On day one hundred and seventy of my temporary working from home I attended a meeting where I was told to think about how I was going to transition to a permanent working from home scenario. That’s corporate-speak for things just got real, so maybe buy a comfortable chair and clean up your home office because you’re going to be there for a while.

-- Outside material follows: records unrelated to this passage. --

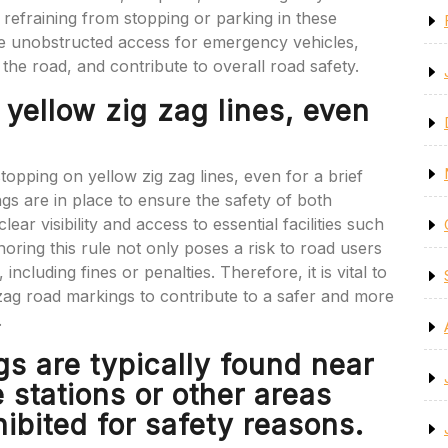
refraining from stopping or parking in these
re unobstructed access for emergency vehicles,
g the road, and contribute to overall road safety.
 yellow zig zag lines, even
stopping on yellow zig zag lines, even for a brief
ings are in place to ensure the safety of both
ear visibility and access to essential facilities such
gnoring this rule not only poses a risk to road users
ncluding fines or penalties. Therefore, it is vital to
zag road markings to contribute to a safer and more
.
gs are typically found near
e stations or other areas
ibited for safety reasons.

We started making pandemic sourdough on the same afternoon I came home from the office. I’d stopped at the grocery store and there was literally no flour to buy and the shelves were half-bare. It was a reaction to the reality that we had enough supplies to bake a few dozen loaves of bread if… y’know… nothing else was available.
Things have settled.
We wear a mask to the store, limit our visits to once per week, and the shelves are nearly fully stocked if with some weird items sometimes being limited or quietly missing. Groceries are 99% normal even if the experience of getting them is not.
But I still like my sourdough, and we’ve bought barely enough store bread to fill a reusable shopping bag in the nearly six months of pandemic-mode living. When last night I pulled loaves 83 and 84 from the oven it was just another evening baking exercise, so routine now that I was fitting it in between other things.
The Kid has requested softer crusts, so I bake at a lower, longer temperature.
The proofs are a little more casual, and my rises need some work and better timing.
The loaf pans could use some TLC, but have become a permanent fixture on the counter because they’re rarely cool long enough to both putting into a cupboard.
And bread, and bread, and more bread.
Eighty four loaves of pandemic sourdough, and where I once thought a hundred seemed far fetched, it now seems inevitable — and not even the final milestone on the “Achievement Unlocked!” badge for covid-themed cooking.
…I really should have been more serious about making jam.